There are ways to tell if someone really is from the IRS or just a scam artist. For starters, the IRS never initiates contact with taxpayers by any means other than letters sent by mail. If the real IRS wants to contact you for some reason, they will not email, text, or call you, nor will they contact you via social media or leave you an unsolicited voicemail.

Another red flag is if the form the “IRS” has sent you doesn’t appear on the IRS website. If you’ve received a form in the mail that you’ve never heard of before, look it up on the IRS website.

IRS agents also have two forms of identification — a pocket commission and an HSPD-12 card. You can ask to see both and verify info on the HSPD-12 card by calling the IRS.

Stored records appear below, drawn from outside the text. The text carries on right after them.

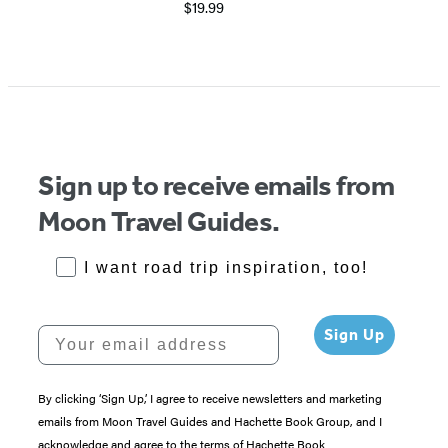
$19.99
Sign up to receive emails from
Moon Travel Guides.
RoadTrips Opt-in
I want road trip inspiration, too!
Your email address
Sign Up
By clicking ‘Sign Up,’ I agree to receive newsletters and marketing
emails from Moon Travel Guides and Hachette Book Group, and I
acknowledge and agree to the terms of Hachette Book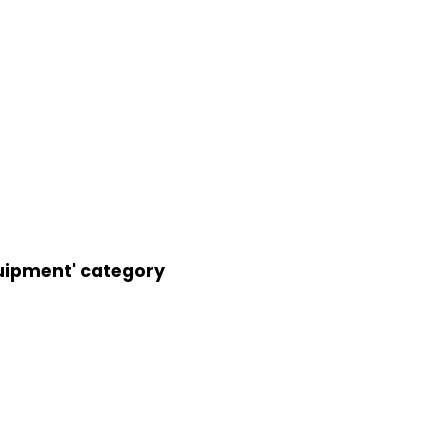
uipment' category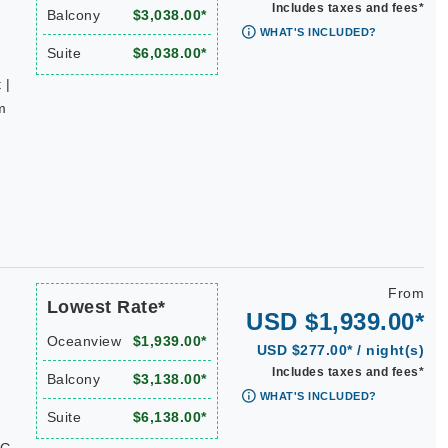
Includes taxes and fees*
Balcony
$3,038.00*
WHAT'S INCLUDED?
Suite
$6,038.00*
 |
m
From
Lowest Rate*
USD $1,939.00*
Oceanview
$1,939.00*
USD $277.00* / night(s)
Includes taxes and fees*
Balcony
$3,138.00*
WHAT'S INCLUDED?
Suite
$6,138.00*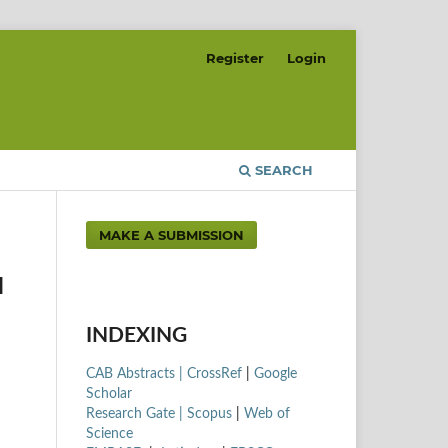
Register
Login
SEARCH
MAKE A SUBMISSION
N
INDEXING
CAB Abstracts |
CrossRef
|
Google
Scholar
Research Gate |
Scopus
|
Web of
Science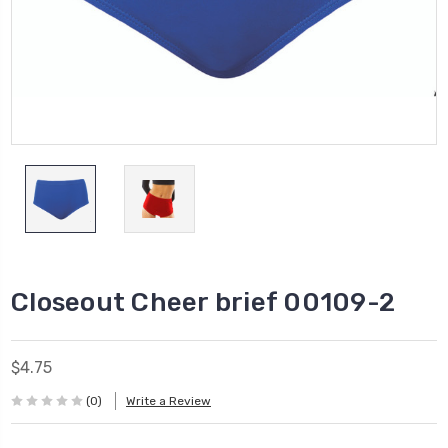
Closeout Cheer brief 00109-2
$4.75
(0)
Write a Review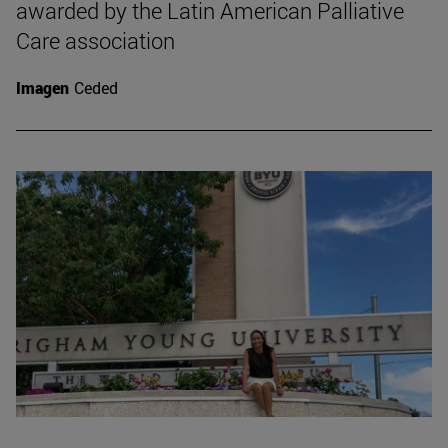
awarded by the Latin American Palliative
Care association
Imagen
Ceded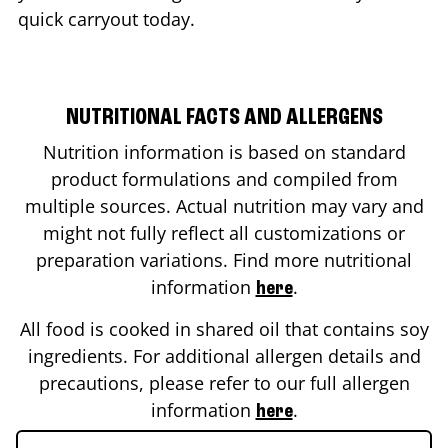
quick carryout today.
NUTRITIONAL FACTS AND ALLERGENS
Nutrition information is based on standard
product formulations and compiled from
multiple sources. Actual nutrition may vary and
might not fully reflect all customizations or
preparation variations. Find more nutritional
information
.
here
All food is cooked in shared oil that contains soy
ingredients. For additional allergen details and
precautions, please refer to our full allergen
information
.
here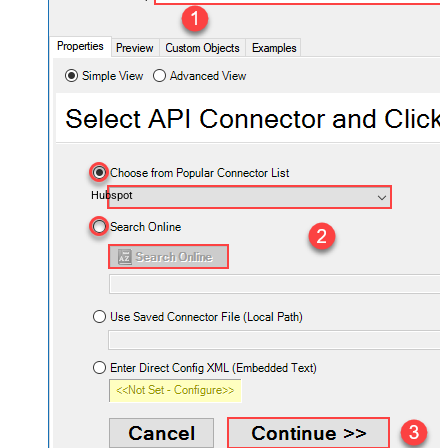
Hubspot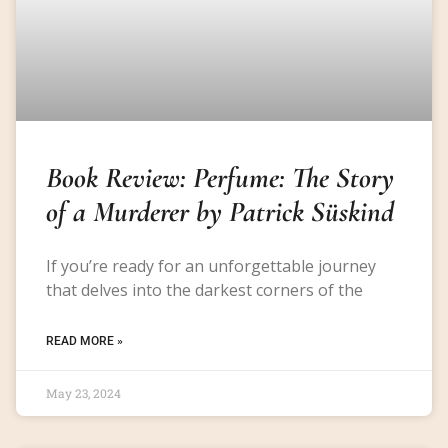
Book Review: Perfume: The Story
of a Murderer by Patrick Süskind
If you’re ready for an unforgettable journey
that delves into the darkest corners of the
READ MORE »
May 23, 2024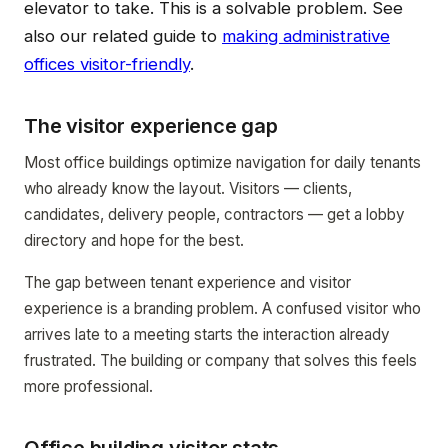
elevator to take. This is a solvable problem. See
also our related guide to
making administrative
offices visitor-friendly
.
The visitor experience gap
Most office buildings optimize navigation for daily tenants
who already know the layout. Visitors — clients,
candidates, delivery people, contractors — get a lobby
directory and hope for the best.
The gap between tenant experience and visitor
experience is a branding problem. A confused visitor who
arrives late to a meeting starts the interaction already
frustrated. The building or company that solves this feels
more professional.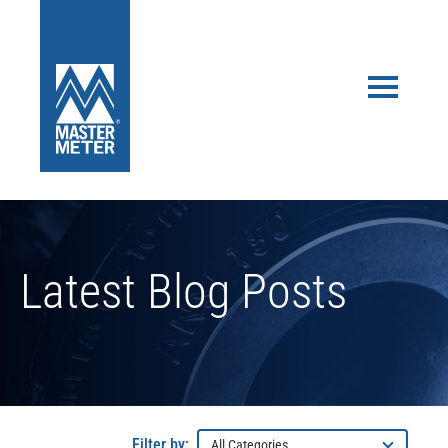
Latest Blog Posts
Filter by: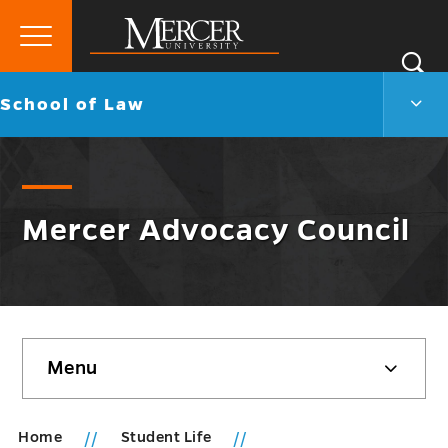
Primary
Si
Menu
Mercer
S
Scho
Go
School of Law
University
of
back
Law
to
Men
Togg
Mercer Advocacy Council
Skip
Menu
sidebar
Home
Student Life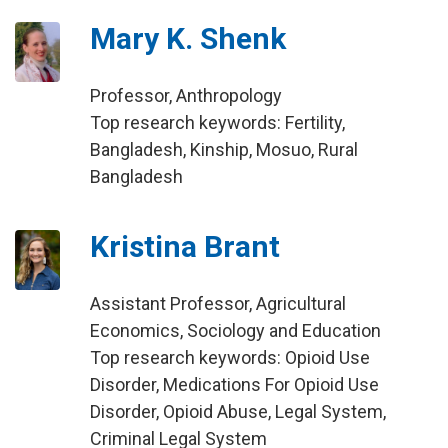
Mary K. Shenk
Professor, Anthropology
Top research keywords: Fertility,
Bangladesh, Kinship, Mosuo, Rural
Bangladesh
Kristina Brant
Assistant Professor, Agricultural
Economics, Sociology and Education
Top research keywords: Opioid Use
Disorder, Medications For Opioid Use
Disorder, Opioid Abuse, Legal System,
Criminal Legal System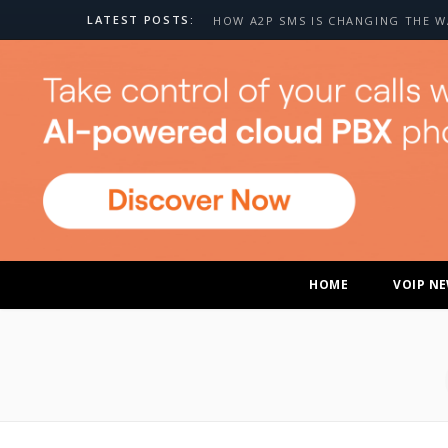
LATEST POSTS:
HOME
VOIP N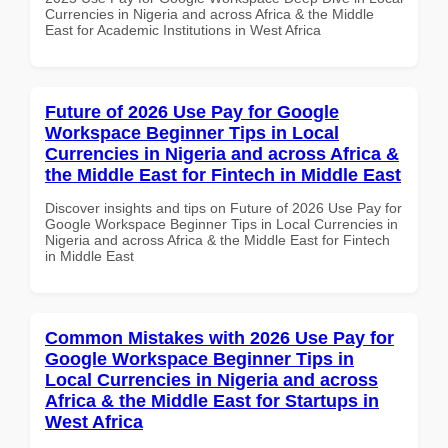
Currencies in Nigeria and across Africa & the Middle
East for Academic Institutions in West Africa
Future of 2026 Use Pay for Google
Workspace Beginner Tips in Local
Currencies in Nigeria and across Africa &
the Middle East for Fintech in Middle East
Discover insights and tips on Future of 2026 Use Pay for
Google Workspace Beginner Tips in Local Currencies in
Nigeria and across Africa & the Middle East for Fintech
in Middle East
Common Mistakes with 2026 Use Pay for
Google Workspace Beginner Tips in
Local Currencies in Nigeria and across
Africa & the Middle East for Startups in
West Africa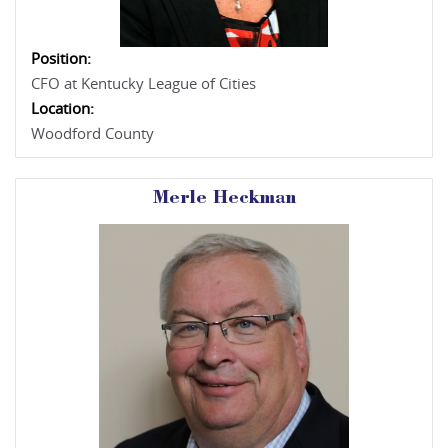
Position:
CFO at Kentucky League of Cities
Location:
Woodford County
Merle Heckman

The IRS will also never ask you to pay in gift cards, for a credit or debit card number over the phone, nor will they contact you out of the blue demanding money. The IRS also never threatens to arrest, deport, revoke driver’s licenses, or any other similar action against taxpayers who owe money. In fact, the IRS has certain rules to follow when dealing with taxpayers, called the Taxpayer Bill of Rights.

Avoiding IRS scams

It’s important to stay aware of the latest IRS scams so you can protect yourself if a fraudster ever targets you. Know what their typical tricks are, but also use reason and sound judgment. If something seems suspicious, don’t respond to it and check with the real IRS.